● **本文**
料理家の脇雅世さんが冷凍庫に常備する、意外な食材。「名前のある料理をつくらなくていい」
青菜がお得だからとたくさん買ったものの使い切れず、冷蔵庫の奥でシワシワに。好き嫌いの多い子どもが食べ残してしまうことも一度や二度ではありません。食材を使い切る料理のことを「始末の料理」と言うそうです。料理家の脇雅世さんに、無駄のない料理のコツを教えてもらいました。
ーー料理を作っていると、キャベツの芯、じゃがいもやにんじんの皮など、結構な量の野菜くずが出ます。脇さんがご家庭で料理をする際に、無駄なく食べるために気を付けていることはありますか。
長く実践しているのは、鶏の手羽先の先の部分でチキンストックをとることね。この部分は、肉がついていなくて食べられない。食べられない部分に火を通すことが嫌だなと思っていました。
だからこの部分を切って冷凍庫にとっておいて、ある程度の量がたまったら、にんじん、玉ねぎ、セロリ、ねぎの葉の固い部分とともに煮込みます。ゼラチン質がいっぱいで美味しいスープがとれますよ。玉ねぎも白いけれど筋張っているような部分や一度に使いきれない野菜は冷凍して取っておいて、入れればいいですよ。
キャベツの外葉も捨てない
最近は、野菜だけのスープも作ります。夫が前に大病をしまして。しばらくしてから、夫が「野菜を丸ごと食べるといいらしい」という記事を見つけてきたのです。
キャベツの葉っぱなどは、畑から収穫してスーパーで購入されるまでにも多くの外葉が捨てられているわけです。その上に、家庭でも外葉が固いと捨てるでしょ。それってどうなんだろうと思っているところに、夫がそんなことを言い出したので、今は全部スープにします。スープといってもミキサーでピューレ状にしたものをスプーンですくって食べる感じです。
農薬の問題がありますので、全てがおススメというわけではありませんが、安心していただけるものであれば、皮から半端な部分まで全部入れます。昔からにんじん、じゃがいも、ポロネギに水を適量いれて煮てポタージュにしていたので、それが元になっています。野菜からよい出汁が出ますので、ブイヨンはいりませんよ。

● **取り組む課題**
A. 本文のうち、「キャベツの外葉も捨てない」から「ンですくって食べる感じです。」までを、両端の語句も含めて書き写しなさい。
B. 本文によると、脇さんは冷凍してためておいた手羽先の先の部分を、どの野菜と一緒に煮込みますか。
C. 食材を無駄なく使い切る料理についての本文を、最後の文に続けて書き進めなさい。
ここから先の各行は、本文とは関係のない別の資料です。

● **提供データ**
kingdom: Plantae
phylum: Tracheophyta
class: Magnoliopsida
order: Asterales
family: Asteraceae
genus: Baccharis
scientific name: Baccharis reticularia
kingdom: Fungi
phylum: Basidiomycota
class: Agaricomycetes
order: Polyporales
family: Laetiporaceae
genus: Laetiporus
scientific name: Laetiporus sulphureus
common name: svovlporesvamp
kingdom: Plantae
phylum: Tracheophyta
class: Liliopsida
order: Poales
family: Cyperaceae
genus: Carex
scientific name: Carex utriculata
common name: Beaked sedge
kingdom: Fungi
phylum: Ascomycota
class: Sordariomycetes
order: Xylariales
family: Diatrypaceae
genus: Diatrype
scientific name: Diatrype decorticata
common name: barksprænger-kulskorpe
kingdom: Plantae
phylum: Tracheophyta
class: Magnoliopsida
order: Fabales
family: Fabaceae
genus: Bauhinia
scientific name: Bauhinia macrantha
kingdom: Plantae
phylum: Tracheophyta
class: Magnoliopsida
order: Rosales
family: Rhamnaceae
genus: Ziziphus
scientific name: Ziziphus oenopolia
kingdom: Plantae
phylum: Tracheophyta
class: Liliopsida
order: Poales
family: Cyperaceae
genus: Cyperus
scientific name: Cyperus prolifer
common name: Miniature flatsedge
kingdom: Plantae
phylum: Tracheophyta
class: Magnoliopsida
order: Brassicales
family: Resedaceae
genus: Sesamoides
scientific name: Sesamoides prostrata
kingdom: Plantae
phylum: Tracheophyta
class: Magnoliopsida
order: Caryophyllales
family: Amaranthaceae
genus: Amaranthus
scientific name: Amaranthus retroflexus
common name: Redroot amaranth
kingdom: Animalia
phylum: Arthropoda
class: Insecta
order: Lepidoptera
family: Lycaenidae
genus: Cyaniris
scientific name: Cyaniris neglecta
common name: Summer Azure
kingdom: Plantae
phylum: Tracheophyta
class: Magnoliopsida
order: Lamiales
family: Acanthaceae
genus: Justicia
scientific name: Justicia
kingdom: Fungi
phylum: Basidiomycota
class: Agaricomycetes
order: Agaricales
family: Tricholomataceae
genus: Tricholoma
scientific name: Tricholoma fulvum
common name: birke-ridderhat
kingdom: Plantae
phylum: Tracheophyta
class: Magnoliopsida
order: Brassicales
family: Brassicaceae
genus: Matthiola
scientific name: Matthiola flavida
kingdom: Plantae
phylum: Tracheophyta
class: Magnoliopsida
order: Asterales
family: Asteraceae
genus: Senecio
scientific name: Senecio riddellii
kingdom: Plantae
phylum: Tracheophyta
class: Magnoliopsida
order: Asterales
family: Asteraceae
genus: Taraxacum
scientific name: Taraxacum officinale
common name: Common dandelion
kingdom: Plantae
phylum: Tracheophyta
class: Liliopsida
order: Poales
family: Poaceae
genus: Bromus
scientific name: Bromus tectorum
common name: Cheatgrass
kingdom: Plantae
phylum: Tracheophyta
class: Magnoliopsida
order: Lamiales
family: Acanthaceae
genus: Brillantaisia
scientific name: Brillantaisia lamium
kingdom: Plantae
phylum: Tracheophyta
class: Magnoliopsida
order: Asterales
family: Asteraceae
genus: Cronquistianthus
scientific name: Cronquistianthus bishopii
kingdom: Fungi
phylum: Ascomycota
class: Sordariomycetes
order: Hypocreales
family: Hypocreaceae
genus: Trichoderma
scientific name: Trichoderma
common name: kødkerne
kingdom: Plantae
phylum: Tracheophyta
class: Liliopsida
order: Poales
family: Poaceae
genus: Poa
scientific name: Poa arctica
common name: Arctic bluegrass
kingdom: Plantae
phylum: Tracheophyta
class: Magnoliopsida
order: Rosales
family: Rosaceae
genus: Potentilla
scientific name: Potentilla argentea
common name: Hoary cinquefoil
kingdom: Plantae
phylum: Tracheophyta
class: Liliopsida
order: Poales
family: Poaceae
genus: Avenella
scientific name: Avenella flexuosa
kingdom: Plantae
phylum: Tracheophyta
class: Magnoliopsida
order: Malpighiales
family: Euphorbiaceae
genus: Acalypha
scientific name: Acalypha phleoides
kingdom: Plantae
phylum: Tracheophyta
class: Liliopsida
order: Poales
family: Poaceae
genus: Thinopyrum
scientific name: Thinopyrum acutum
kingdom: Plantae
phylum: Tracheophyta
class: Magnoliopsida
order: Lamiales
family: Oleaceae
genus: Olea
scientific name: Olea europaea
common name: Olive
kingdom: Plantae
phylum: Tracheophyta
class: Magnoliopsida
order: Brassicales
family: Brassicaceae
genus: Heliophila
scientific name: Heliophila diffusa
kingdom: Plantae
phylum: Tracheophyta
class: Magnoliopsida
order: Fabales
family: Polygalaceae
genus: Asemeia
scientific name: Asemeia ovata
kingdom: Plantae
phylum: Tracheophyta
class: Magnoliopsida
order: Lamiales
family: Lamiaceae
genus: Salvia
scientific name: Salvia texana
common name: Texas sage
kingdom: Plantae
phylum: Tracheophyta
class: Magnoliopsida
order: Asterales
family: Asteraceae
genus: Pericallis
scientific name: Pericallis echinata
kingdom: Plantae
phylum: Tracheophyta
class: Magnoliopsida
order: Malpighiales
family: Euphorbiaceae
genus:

● **解答例**
A.
キャベツの外葉も捨てない
最近は、野菜だけのスープも作ります。夫が前に大病をしまして。しばらくしてから、夫が「野菜を丸ごと食べるといいらしい」という記事を見つけてきたのです。
キャベツの葉っぱなどは、畑から収穫してスーパーで購入されるまでにも多くの外葉が捨てられているわけです。その上に、家庭でも外葉が固いと捨てるでしょ。それってどうなんだろうと思っているところに、夫がそんなことを言い出したので、今は全部スープにします。スープといってもミキサーでピューレ状にしたものをスプーンですくって食べる感じです。

B. にんじん、玉ねぎ、セロリ、ねぎの葉の固い部分と一緒に煮込みます。

C.
――分量の目安はありますか。
分量なんて気にしなくて大丈夫です。冷凍庫にとっていた野菜をミックスしたままお鍋に入れて水を入れます。最初に入れる水はお鍋の底から10センチくらいと少なめで、調味料は入れません。煮立って野菜が十分に柔らかくなったらミキサーにかけて、出来上がり。その時に粘度が高かったら水を足してもう一度、煮立てればOKです。冷まして密閉容器に入れ、冷蔵庫で保存します。毎朝、冷蔵庫から一回分を器によそい温めて、夫は自分で塩、オイルをかけて食べています。
これをね、テレビ番組で紹介したらⅩでこんな投稿があったの。「捨てるような野菜だと知らずに食べさせられているかわいそうなダンナだな」って。いやいや、そうじゃないの! これは彼からのリクエストなんですよってね。
食物繊維が多いからお通じもよくなり、生野菜が苦手だから「野菜がとれるようになって良かった」と、彼自身は言っております。
生野菜の冷凍は、例えばカブの葉っぱやセロリの葉っぱなどは解凍して溶けると青臭さが出るので、切って冷凍したほうがいいです。凍ったまま使います。また、テレビの料理番組の撮影で里芋が1,2個余ることって結構あるんです。そのままにしていたら干からびるので、皮をむいて使いやすい大きさに切ってそのまま冷凍します。これもそのまま豚汁なんかに入れて火を通せば美味しくて便利です。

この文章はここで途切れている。